PROBLEM TO SOLVE:
What you return must match the listing exactly, with every image removed.

DATA EXTRACT:

[Start of Attachment]

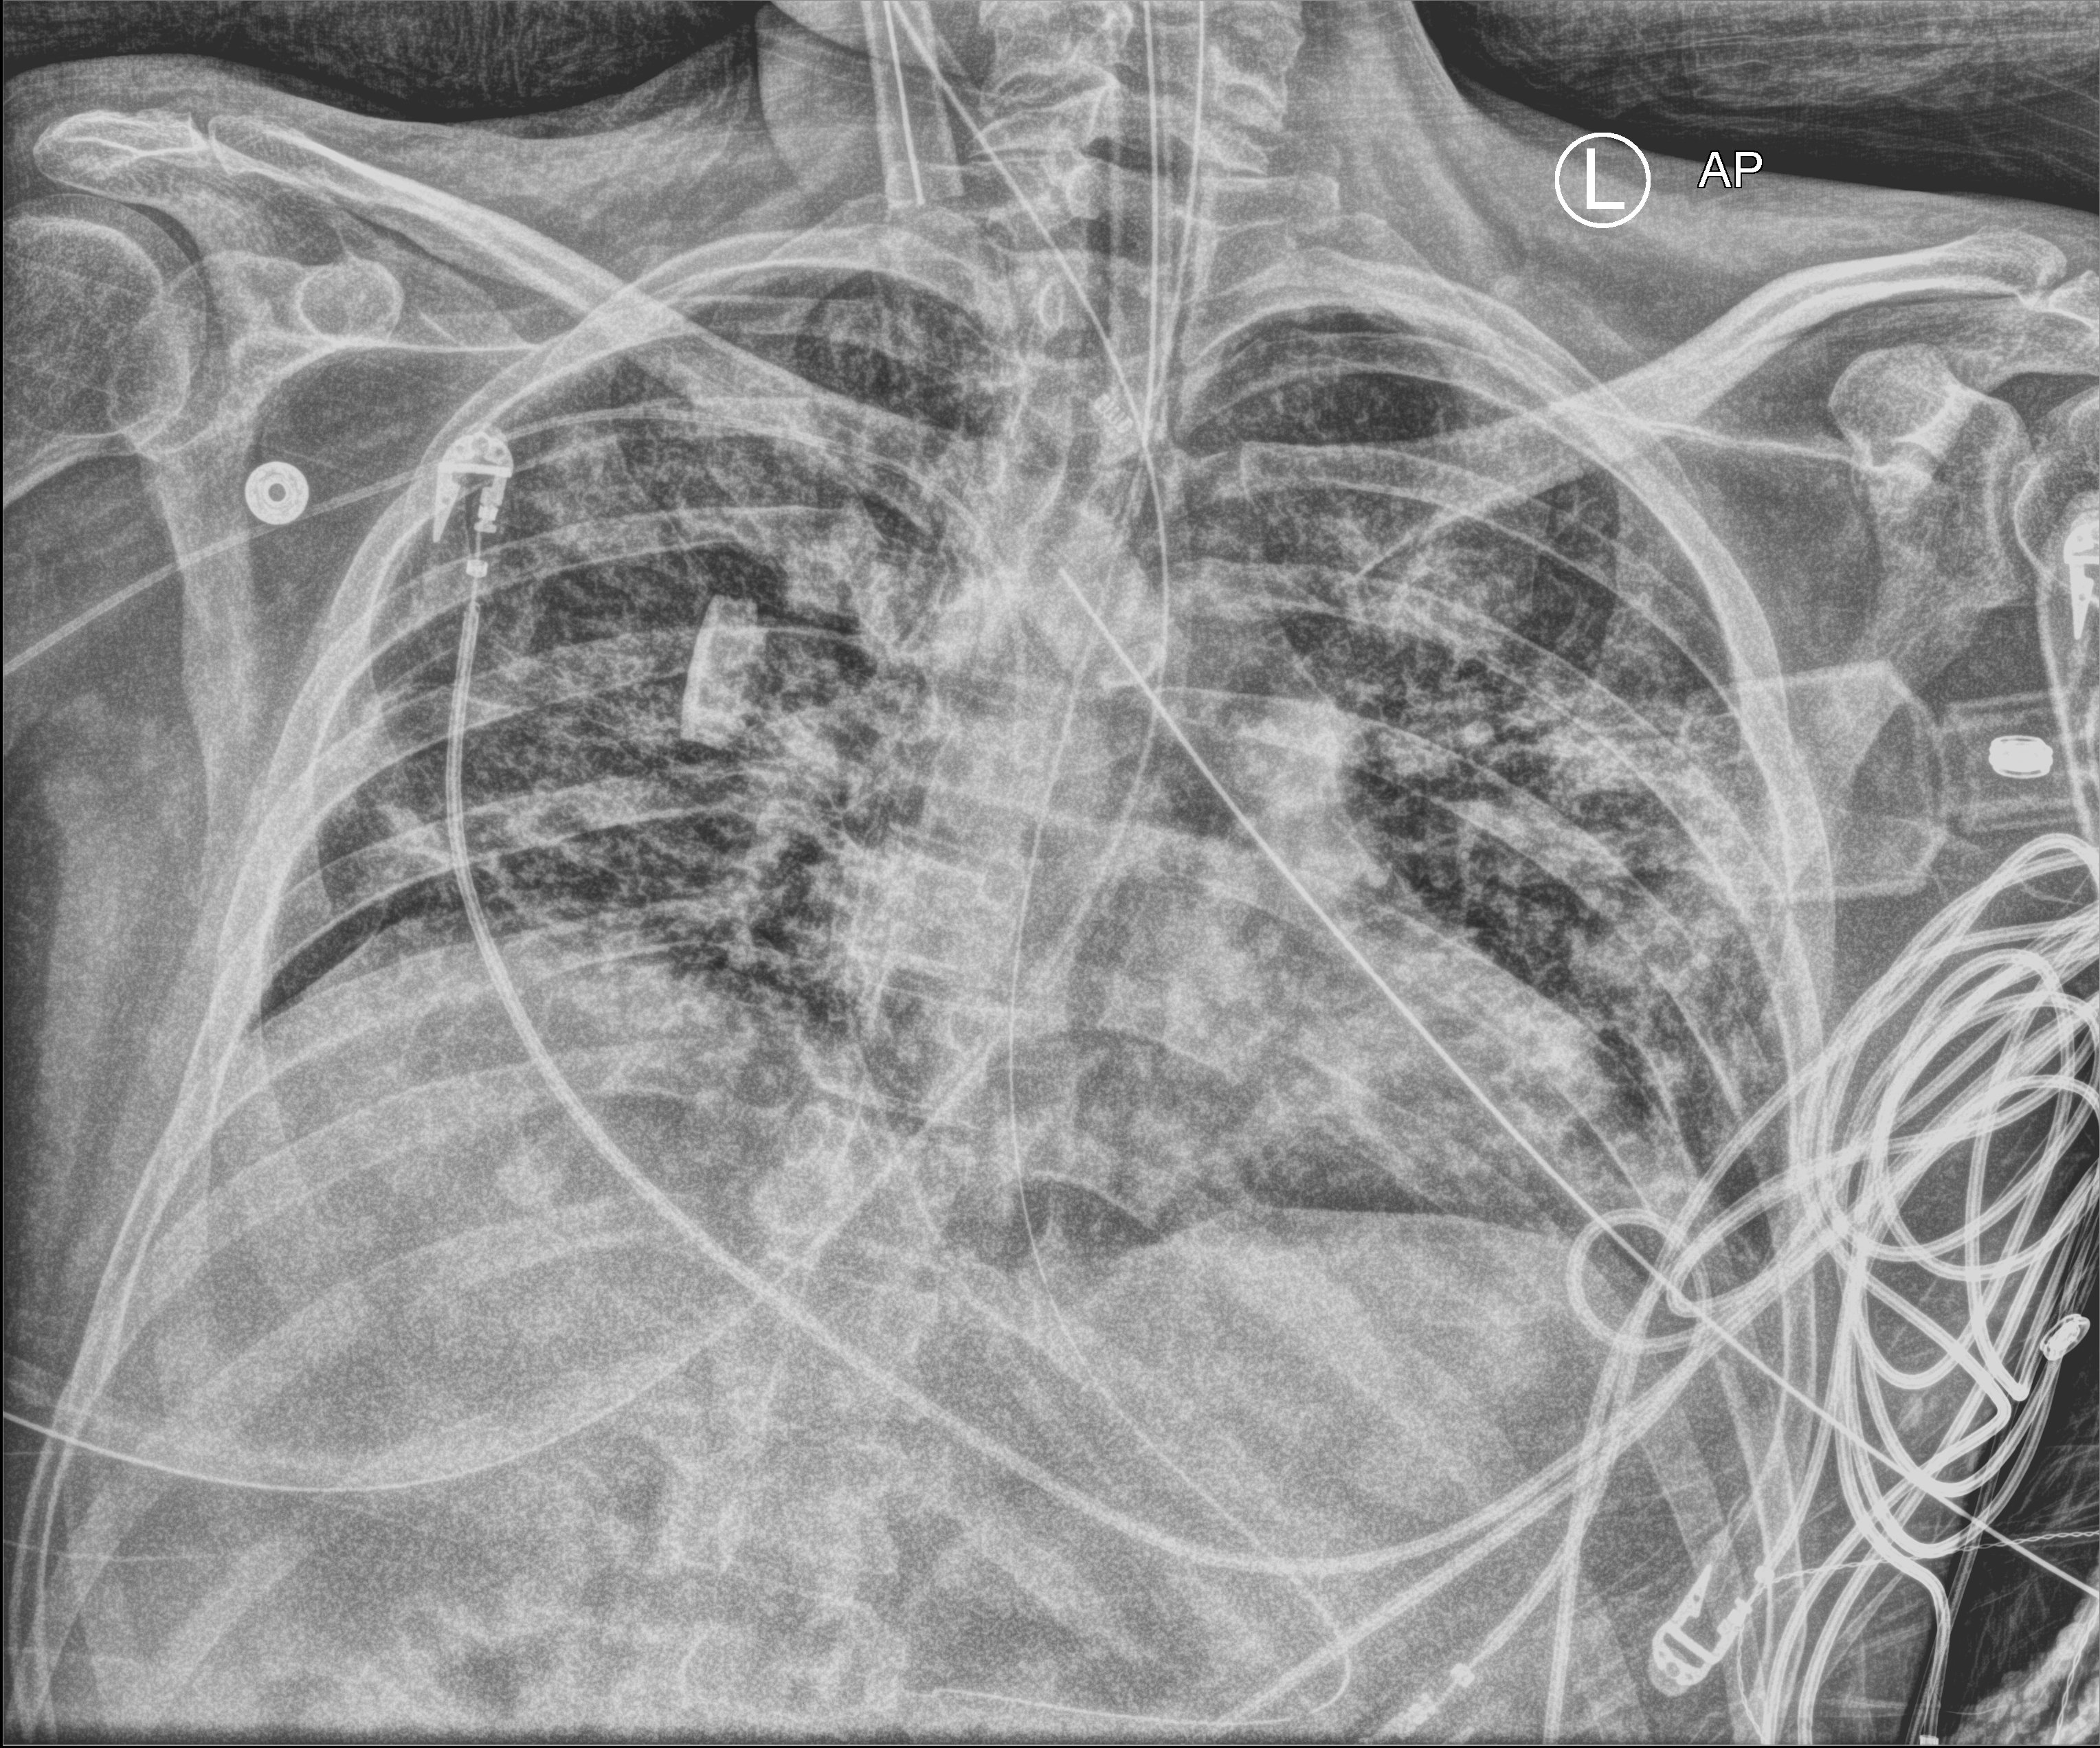
Portable chest radiograph; anteroposterior (AP) projection. Patient hospitalised with COVID-19; male, aged 18–59 years.
Admission-level facts for this patient (not findings on this image; timing relative to this image not recorded):
- admitted to intensive care during this hospital stay: yes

[End of Attachment]

RESPONSE BOX:
Portable chest radiograph; anteroposterior (AP) projection. Patient hospitalised with COVID-19; male, aged 18–59 years.
Admission-level facts for this patient (not findings on this image; timing relative to this image not recorded):
- admitted to intensive care during this hospital stay: yes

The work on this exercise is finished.